Portuguese exports to UK down 15%
The combined effects of Brexit and the Covid-19 pandemic have hammered Anglo-Portuguese trade relations with Portuguese exports down 15% and imports down a staggering 56%.
And for the first time, reports the Portugal Resident news source, Portugal’s economy minister Pedro Siza Vieira has spoken about the economic damage it has cased Portugal.
In an Intervew with the Times, and with this year marking the 650th anniversary of the Treaty of Tagilde which formed the first important diplomatic bond between the two countries in the 14th century, Pedro Siza Vieira said: “Some exports have been very adversely affected”.“Brexit has had an adverse impact, of course”.”For Portugal Brexit wads not good news”.
“The UK is one of Portugal’s main trading partners, one of the main investment partners. We are an Atlantic country, not a continental country. It is a basic part of our identity and foreign policy to have a close relationship with the UK and US. So this (Brexit) is complicated for us. This is not something we are happy with”.
According to the Times “diplomatic efforts are underway to rebuild the relationship and strike new trade deals, reinvading the spirit of the Anglo-Portuguese Alliance, the oldest diplomatic alliance still in force”, but they could be mired in Post-Brexit red tape, and the fact that Portugal is now first and foremost a Member State of Europe, even though Britain is historically is its oldest ally.
Pedro Siza Vieira told the Times that Brexit had been particularly prejudicial at the level of car components and textiles.
According to the Association of Manufacturers for the Automobile Industry (AIFA), between January and November 2021, exports to the UK fell 49.9% like-for-like on 2019.
The Times also cites statistics for 2021 that show that while exports from Portugal to the EU increased 1.3%, to the EU they plummeted 15%.
In terms of goods imported from the UK to Portugal, these skydived an astonishing 56% like-for-like on 2019 compared to 10.3% from the other 26 member states.
“The UK is one of our main commercial partners and investment partners”, said Siza Vieira ahead of commemorations for the 650th anniversary of the Anglo-Portuguese alliance on 10 July this year.

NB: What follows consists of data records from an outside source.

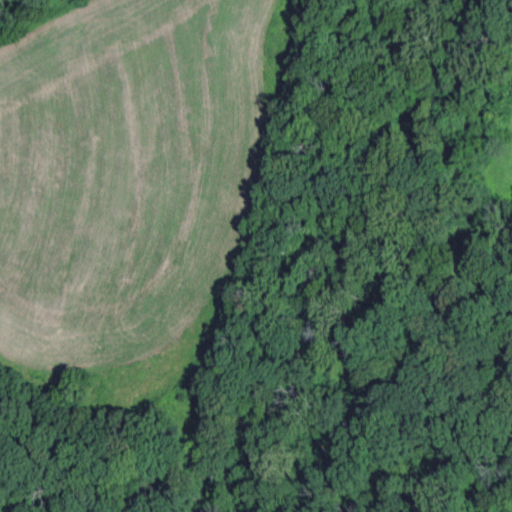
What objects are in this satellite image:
road: (95, 11)
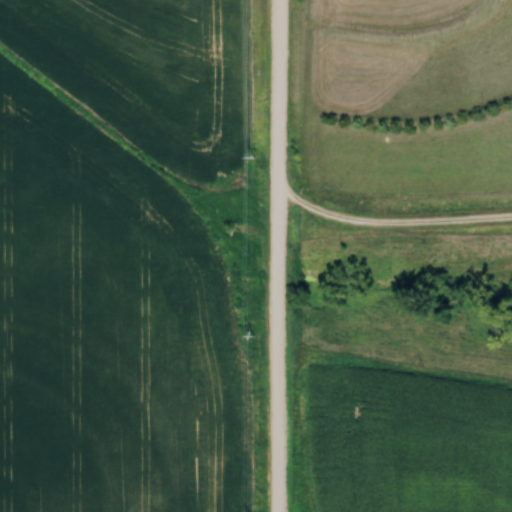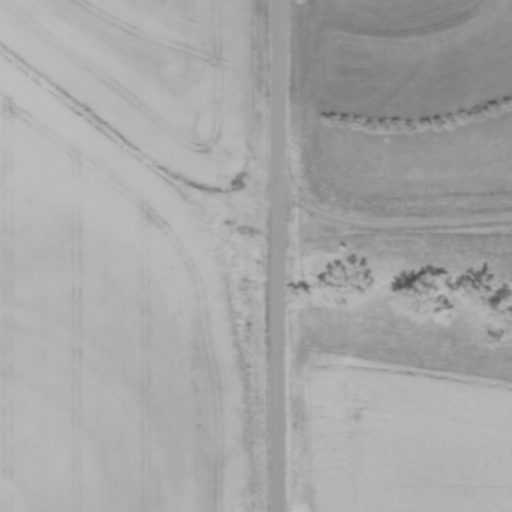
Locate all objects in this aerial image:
road: (388, 223)
road: (276, 255)
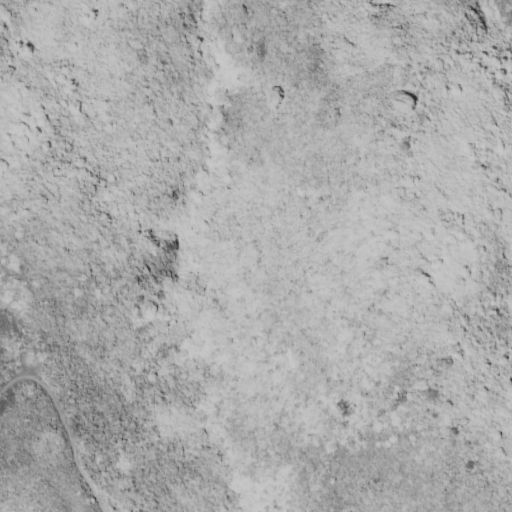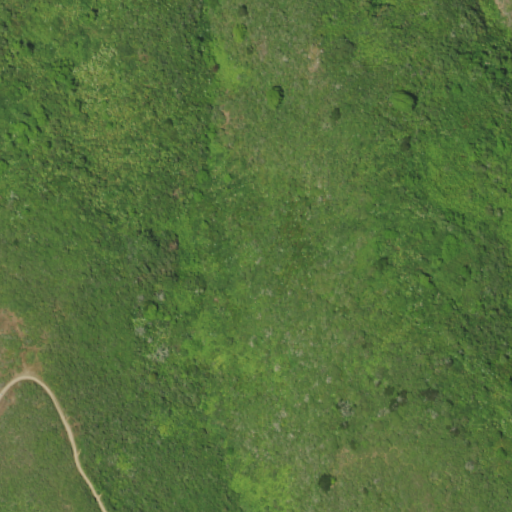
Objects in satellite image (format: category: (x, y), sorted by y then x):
road: (64, 425)
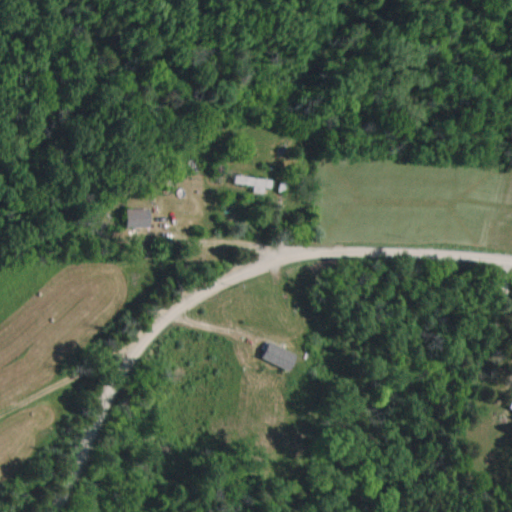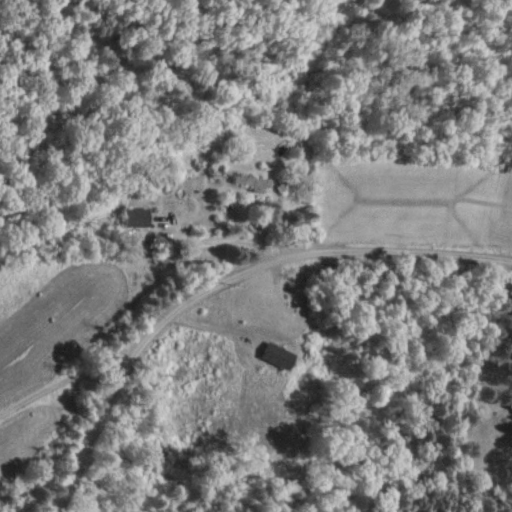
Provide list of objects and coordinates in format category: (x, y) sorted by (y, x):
building: (131, 219)
road: (222, 227)
road: (220, 270)
building: (273, 358)
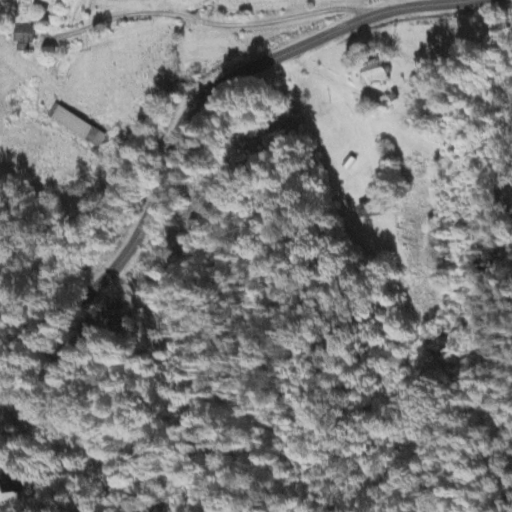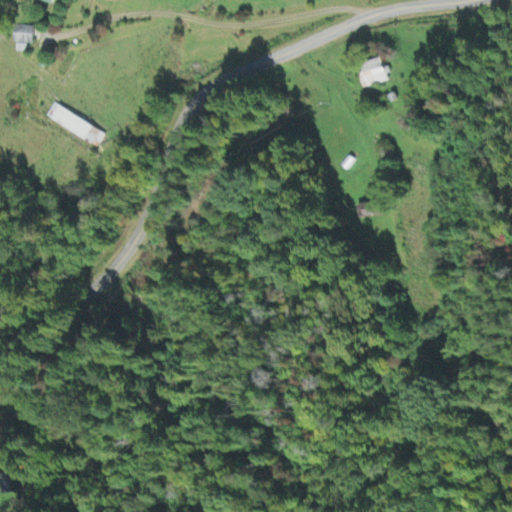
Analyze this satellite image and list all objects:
building: (45, 2)
building: (23, 36)
building: (375, 75)
road: (183, 117)
building: (76, 127)
building: (366, 212)
building: (11, 485)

British ambassador to Portugal, Chris Sainty, side-lined the issue, preferring instead to focus on the Queen’s Platinum Jubilee and Portugal Day in the UK, telling Essential Business: “The UK/Portugal bilateral relationship has strong foundations, dating back many centuries. But ours is not just an Ancient Alliance. We remain committed partners and want to see our partnership grow further. This relationship has many facets, whether in business, as NATO Allies, or through the strong people to people links that unite us. Our plans to commemorate Her Majesty The Queen’s Platinum Jubilee in Portugal and the recently announced Portugal Day celebrations in the United Kingdom will highlight these connections in the coming months”.
Chris Barton, CEO of the BPCC (British-Portuguese Chamber of Commerce) was even briefer, although more candid, summing up the interview by saying: “The article does not attempt to gloss over what many of us believe to be the truth”.
The Portuguese Chamber of Commerce in the UK did not provide a reaction based on the experiences of their importing-exporting members by our deadline, merely restricting themselves to admitting the Times article was “rather bleak”.
The interview was published by the Times shortly before the British parliament’s Public Accounts Committee said Brexit red tape has damaged Britain’s trade with the EU and the situation could worsen unless the Government works with Brussels to reduce up to 29 mile-long holdups for hauliers at UK ports which had increased costs and suppressed trade with the EU.
The committee’s chair Meg Hillier said: “One of the great promises of Brexit was freeing British businesses to give them the headroom to maximise their productivity and contribution to the economy — even more desperately needed now on the long road to recovery from the pandemic. Yet the only detectable impact so far is increased costs, paperwork and border delays”.
The legal foundations of the Anglo-Portuguese alliance are found in three treaties dating from the fourteenth century: the Treaty of Tagilde (10 July 1372), the Treaty of London (16 July 1376), and the Treaty of Windsor (9 May 1386).
The Treaty of Tagilde, signed at the Church of São Salvador of Tagilde (Vizela municipality, Braga district), by D. Ferdinand I of Portugal and the representatives of John of Gaunt, Duke of Lancaster and son of Edward III of England, is considered the preamble of the alliance that remains in force to this day. During more than six centuries of existence, the Anglo-Portuguese alliance has survived the most challenging of historical contingencies, including two world wars, the rise and fall of empires, revolution and decolonisation, the multi-lateralisation of international relations, European integration and the end of the Cold War. It will undoubtedly survive Brexit and the Covid-19 pandemic.